Microsomal glutathione transferase 1 (MGST1) possesses glutathione transferase and peroxidase activities and is active in biotransformation of xenobiotics and in defense against oxidative stress. To assess MGST1 role in the development and functioning of PC12 cells, we constructed a cell line with reduced MGST1 (PC12_M). Real-time PCR and immunoblot assays showed MGST1 expression lowered to 60 % and immunocytochemical analyses demonstrated an altered concentration and distribution of the enzyme. PC12_M cells revealed a larger tendency to grow in clusters, weaker adhesion, irregular shape of bodies, short neurite outgrowth and higher percentage of necrotic cells (34 %). The total GSTs activity determined with non-specific substrate CDNB (1-chloro-2,4-dinitrobenzene) decreased by 15-20 %, whereas that with DCNB (2,4-dichloro-1-nitrobenzene), a substrate more specific for cytosolic GSTs, was similar to the one in control cells. This suggests that reduction of MGST1 cannot be compensated by other glutathione transferases. In PC12_M cells the total glutathione content was higher by 15-20 %, whereas the GSSG/GSH ratio was lower than in control cells. Moreover, the laminin-dependent migration rate was much faster in control cells than in PC12_M, suggesting some alterations in the metastatic potential of the line with suppressed MGST1. The amount of MAP kinases (p38, JNK, ERK1/2) was elevated in PC12_M cells but their phosphorylation level declined. Microarray analysis showed changed expression of several genes, which may be linked with differentiation and necrosis of PC12_M cells. Our data suggest that MGST1 could be an important regulator of PC12 cells development and might have significant effects on cell growth and proliferation, probably through altered expression of genes with different biological function.

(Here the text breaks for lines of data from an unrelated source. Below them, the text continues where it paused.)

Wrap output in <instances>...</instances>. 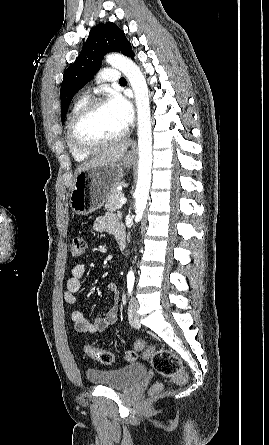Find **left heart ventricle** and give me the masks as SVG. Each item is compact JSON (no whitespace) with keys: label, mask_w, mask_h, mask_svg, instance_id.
<instances>
[{"label":"left heart ventricle","mask_w":269,"mask_h":445,"mask_svg":"<svg viewBox=\"0 0 269 445\" xmlns=\"http://www.w3.org/2000/svg\"><path fill=\"white\" fill-rule=\"evenodd\" d=\"M126 126L108 103L89 114L78 126L77 134L86 142H96L111 138Z\"/></svg>","instance_id":"left-heart-ventricle-1"}]
</instances>
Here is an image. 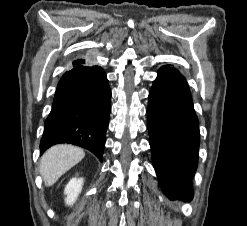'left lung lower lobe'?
I'll list each match as a JSON object with an SVG mask.
<instances>
[{"instance_id":"1","label":"left lung lower lobe","mask_w":247,"mask_h":226,"mask_svg":"<svg viewBox=\"0 0 247 226\" xmlns=\"http://www.w3.org/2000/svg\"><path fill=\"white\" fill-rule=\"evenodd\" d=\"M152 160L169 198L191 200L197 168L199 122L185 78L162 66L149 94L147 109Z\"/></svg>"}]
</instances>
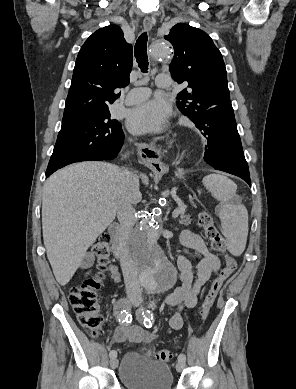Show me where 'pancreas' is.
I'll return each mask as SVG.
<instances>
[{"label": "pancreas", "mask_w": 296, "mask_h": 389, "mask_svg": "<svg viewBox=\"0 0 296 389\" xmlns=\"http://www.w3.org/2000/svg\"><path fill=\"white\" fill-rule=\"evenodd\" d=\"M191 217L189 214H185V213H181L180 216H179V223L181 225H184V226H187L189 224H191Z\"/></svg>", "instance_id": "obj_1"}]
</instances>
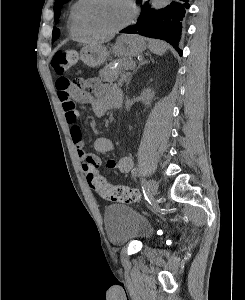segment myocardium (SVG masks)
Wrapping results in <instances>:
<instances>
[{
	"label": "myocardium",
	"mask_w": 245,
	"mask_h": 300,
	"mask_svg": "<svg viewBox=\"0 0 245 300\" xmlns=\"http://www.w3.org/2000/svg\"><path fill=\"white\" fill-rule=\"evenodd\" d=\"M93 0H84L83 4L81 5L79 12H78V21L80 26L83 28V30L90 34V35H95V36H109V35H113L116 34L120 31H122L123 29L127 28L128 26H130L134 20L137 17V7L136 4L134 3L133 0H126L127 4L129 5L130 9H131V14L130 17L128 18V20L123 23L122 25L110 29V30H95L92 29L88 26L86 19H85V12L87 7L89 6V4L92 2Z\"/></svg>",
	"instance_id": "obj_1"
}]
</instances>
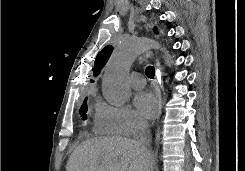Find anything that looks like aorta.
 <instances>
[{"mask_svg":"<svg viewBox=\"0 0 245 171\" xmlns=\"http://www.w3.org/2000/svg\"><path fill=\"white\" fill-rule=\"evenodd\" d=\"M150 49H160L165 63L171 67L172 57L160 44L146 37L124 38L111 56L104 73L102 93L114 106H123L131 97L127 76L136 58Z\"/></svg>","mask_w":245,"mask_h":171,"instance_id":"1","label":"aorta"}]
</instances>
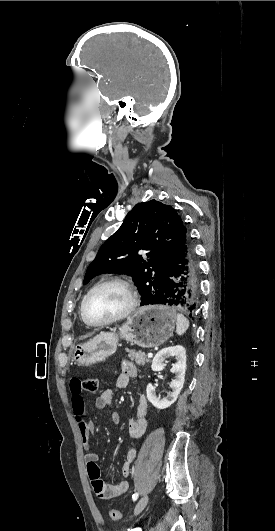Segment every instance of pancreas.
Returning a JSON list of instances; mask_svg holds the SVG:
<instances>
[{
  "label": "pancreas",
  "mask_w": 275,
  "mask_h": 531,
  "mask_svg": "<svg viewBox=\"0 0 275 531\" xmlns=\"http://www.w3.org/2000/svg\"><path fill=\"white\" fill-rule=\"evenodd\" d=\"M126 353H129L128 357L131 359V361H135L137 365H146V363H149L150 359H146L145 353H142V351H130V349H126Z\"/></svg>",
  "instance_id": "obj_1"
}]
</instances>
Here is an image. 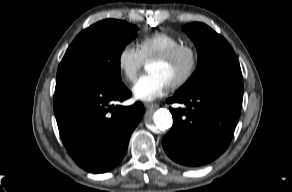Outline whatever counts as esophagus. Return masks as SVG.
I'll return each mask as SVG.
<instances>
[{
  "label": "esophagus",
  "instance_id": "1",
  "mask_svg": "<svg viewBox=\"0 0 292 192\" xmlns=\"http://www.w3.org/2000/svg\"><path fill=\"white\" fill-rule=\"evenodd\" d=\"M144 106L147 108V109H155L158 107V104L156 103H145Z\"/></svg>",
  "mask_w": 292,
  "mask_h": 192
}]
</instances>
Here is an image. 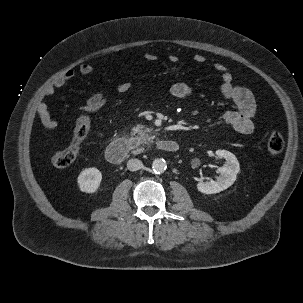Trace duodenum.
Instances as JSON below:
<instances>
[{
  "label": "duodenum",
  "instance_id": "410a0bca",
  "mask_svg": "<svg viewBox=\"0 0 303 303\" xmlns=\"http://www.w3.org/2000/svg\"><path fill=\"white\" fill-rule=\"evenodd\" d=\"M160 151L167 153H175L179 150V144L171 139H161L156 143ZM129 151V142L125 137L113 140L106 148V159L113 164L121 163L127 156Z\"/></svg>",
  "mask_w": 303,
  "mask_h": 303
}]
</instances>
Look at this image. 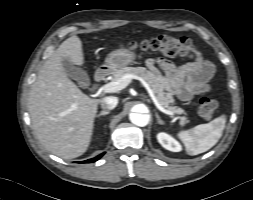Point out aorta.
Masks as SVG:
<instances>
[{"mask_svg":"<svg viewBox=\"0 0 253 200\" xmlns=\"http://www.w3.org/2000/svg\"><path fill=\"white\" fill-rule=\"evenodd\" d=\"M130 121L140 127H144L149 123V116L145 113H131Z\"/></svg>","mask_w":253,"mask_h":200,"instance_id":"aorta-1","label":"aorta"}]
</instances>
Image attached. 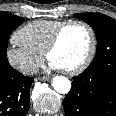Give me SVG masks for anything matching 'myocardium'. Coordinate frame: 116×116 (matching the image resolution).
<instances>
[{"label":"myocardium","mask_w":116,"mask_h":116,"mask_svg":"<svg viewBox=\"0 0 116 116\" xmlns=\"http://www.w3.org/2000/svg\"><path fill=\"white\" fill-rule=\"evenodd\" d=\"M73 25L83 26L88 31L90 35V46L86 57L79 65L71 69L63 70V72L67 75H76L83 72L93 61L97 49V37L93 27L82 20H69L60 25L54 32L47 48L44 51L45 58L49 59V55L57 48L64 31Z\"/></svg>","instance_id":"1"}]
</instances>
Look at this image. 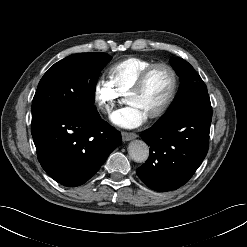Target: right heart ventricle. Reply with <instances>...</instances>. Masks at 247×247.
Returning <instances> with one entry per match:
<instances>
[{
  "instance_id": "right-heart-ventricle-1",
  "label": "right heart ventricle",
  "mask_w": 247,
  "mask_h": 247,
  "mask_svg": "<svg viewBox=\"0 0 247 247\" xmlns=\"http://www.w3.org/2000/svg\"><path fill=\"white\" fill-rule=\"evenodd\" d=\"M151 64L152 61L140 57L123 59L109 69V83L119 95H126L142 71Z\"/></svg>"
}]
</instances>
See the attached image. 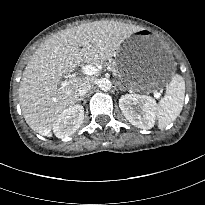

Adaptation of microsomal glutathione transferase 1 in PC12 cells with modified PMCA isoforms composition.

Microsomal glutathione transferase 1 (MGST1) is an integral homo-trimeric membrane protein with transferase and peroxidase activities. With glutathione as a co-substrate, it scavenges toxic compounds and may exert anti-apoptotic effect. We examined the effect of suppression of plasma membrane Ca(2+)-ATPase isoforms--PMCA2 or PMCA3 on MGST1 in PC12 cells. GSH level was significantly higher in PMCA2-reduced line, but similar GSSG/GSH ratios in all cell lines suggested an efficient protection or absence of oxidative stress. The ATP concentration decreased in both modified lines, although in PMCA2-suppressed cells the decrease was higher. Total GSTs activity in postmitochondrial fraction increased by 30% in the cells with reduced PMCA3. After treatment with MGST1 activator N-ethylmaleimide (NEM), the activity increased in both transfected lines by 30-40%. Real-time PCR also showed a higher mRNA expression of MGST1 in these lines. Staining with antibody recognizing all cytosolic and membrane-bound GSTs revealed the difference in oligomeric forms of GSTs, and specific anti-MGST1 antibody showed the presence of MGST1 hexamers in the transfected cells. Formation of similar hexamers was detected in the control line after treatment with peroxynitrite. Modification of MGST1 under reduced PMCAs amount may represent an adaptive mechanism that offers protection against the cytotoxicity mediated by increased Ca2+.